Testing, testing

Local CSAP scores show Moffat County keeping up with state averages in all subjects except math

According to state test scores released Wednesday, Moffat County students are proficient in reading and writing, but are still scoring below the state proficiency average in math.

The results of the 2002 Colorado Student Assessment Program (CSAP) test scores released Wednesday showed improvements in areas where improvement was expected, said Superintendent Pete Bergmann.

"Although our CSAP scores indicate we are near the state average in most areas assessed, our progress and growth in the areas we have addressed is very encouraging," he said. "The district focus for the past couple of years has been improving reading and writing at the elementary level, and we have seen a corresponding return with substantial gains in achievement in these areas."

In Moffat County, 77 percent of fourth graders scored proficient or advanced in reading, well above the state average of 61 percent.

At all grade levels in reading students were near if not right at the state average for scoring proficient or above average.

The same went for writing in which students scored right at the state average.

But like each year since the inception of the CSAP in 1997, math scores across the state fell below the state proficiency standard, but were even lower in Moffat County.

Only 11 percent of 10th graders at Moffat County High School scored proficient compared to 27 percent statewide.

Twelve percent of ninth graders scored proficient or advanced compared to 31 percent statewide.

Scores showed 51 percent of ninth graders scored unsatisfactory and 45 percent of tenth graders scored unsatisfactory.

The reason for the low scores at the high school level, Bergmann said, is because many students are being tested on material they've yet to learn.

"It's not as much of an instructional issue as it is a curriculum issue," Bergmann said. "Since all students don't take algebra as ninth graders they get tested over stuff they haven't been taught."

The other issue surrounding math, which has been discussed at numerous school board meetings, involves how math should be taught.

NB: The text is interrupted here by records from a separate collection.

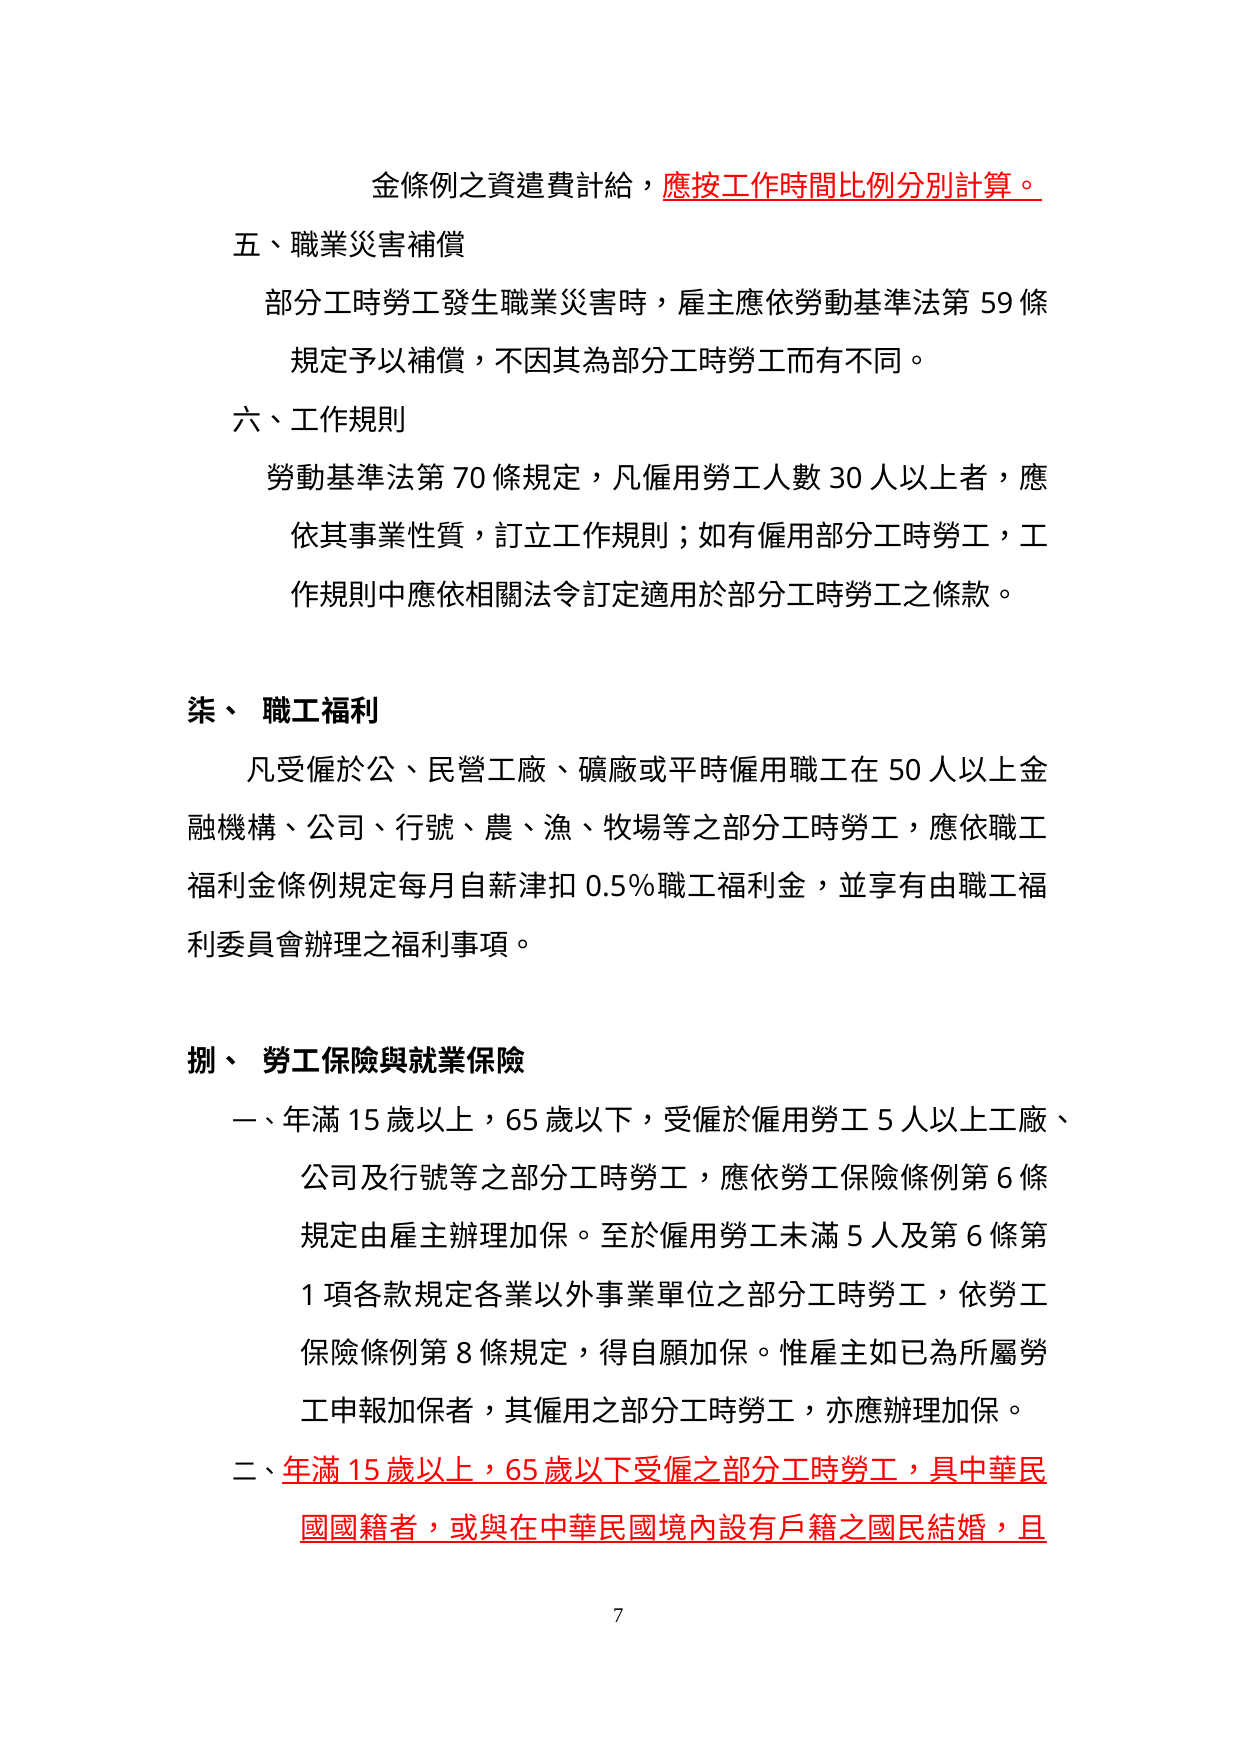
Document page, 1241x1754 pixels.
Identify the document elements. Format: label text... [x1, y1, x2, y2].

list 職工福利 [187, 675, 1048, 733]
text 部分工時勞工發生職業災害時，雇主應依勞動基準法第59條規定予以補償，不因其為部分工時勞工而有不同。 [232, 267, 1048, 383]
list 年滿15歲以上，65歲以下受僱之部分工時勞工，具中華民國國籍者，或與在中華民國境內設有戶籍之國民結婚，且 [232, 1433, 1048, 1550]
list 工作規則 [232, 383, 1048, 442]
list 年滿15歲以上，65歲以下，受僱於僱用勞工5人以上工廠、公司及行號等之部分工時勞工，應依勞工保險條例第6條規定由雇主辦理加保。至於僱用勞工未滿5人及第6條第1項各款規定各業以外事業單位之部分工時勞工，依勞工保險條例第8條規定，得自願加保。惟雇主如已為所屬勞工申報加保者，其僱用之部分工時勞工，亦應辦理加保。 [232, 1083, 1048, 1433]
list 勞工保險與就業保險 [187, 1025, 1048, 1083]
text 凡受僱於公、民營工廠、礦廠或平時僱用職工在50人以上金融機構、公司、行號、農、漁、牧場等之部分工時勞工，應依職工福利金條例規定每月自薪津扣0.5％職工福利金，並享有由職工福利委員會辦理之福利事項。 [187, 733, 1048, 967]
list 職業災害補償 [232, 208, 1048, 267]
list 金條例之資遣費計給，應按工作時間比例分別計算。 [321, 150, 1048, 208]
text 勞動基準法第70條規定，凡僱用勞工人數30人以上者，應依其事業性質，訂立工作規則；如有僱用部分工時勞工，工作規則中應依相關法令訂定適用於部分工時勞工之條款。 [232, 442, 1048, 617]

A math task force created last year to assess the math curriculum in the Moffat County School District has recommended that the district shift to conceptual-based methods of teaching compared to procedural-based instruction, which is what is currently done in the district.

With conceptual-based instruction, students are asked to explain the process of how they get their answers, as compared to just being drilled in the process of how to get an answer.

"A teacher should say 'Today I'm going to explain what it means to find the square root,'" said Curriculum Director Janet Bohart when making recommendations to the school board at its June meeting. "Next they say 'This is the procedure on how you find the square root.'"

Bergmann said students aren't just asked to give an answer on CSAPs, but instead are asked to explain how they got the answer.

"The CSAP test is 90 percent conceptually based," he said. "They simply do not ask computational questions."

But that brings up the philosophical question of whether the district should teach to a test, Bergmann said.

"Do we create a curriculum and program that shifts to conceptual-based teaching in order to improve CSAP scores?" he asked. "Or do we maintain a procedural method of instruction? If we choose that direction, the CSAP scores will always reflect that."

Using the recommendations set forth by the math task force would result in improved test scores, Bergmann said.

The reason reading and writing scores have continued to improve each year is because the district has concentrated on those areas, he said.

"Moffat County schools have shown significant improvements in areas where we have concentrated time, professional training, program development and resources," he said. "We are not satisfied with where we are, but we are satisfied with our progress and feel we are on track."

The same goes for the math curriculum, he said.

"As we begin to implement some of the recommendations made by the task force, we will see improvements," he said. "It won't happen over night, but it will happen in time."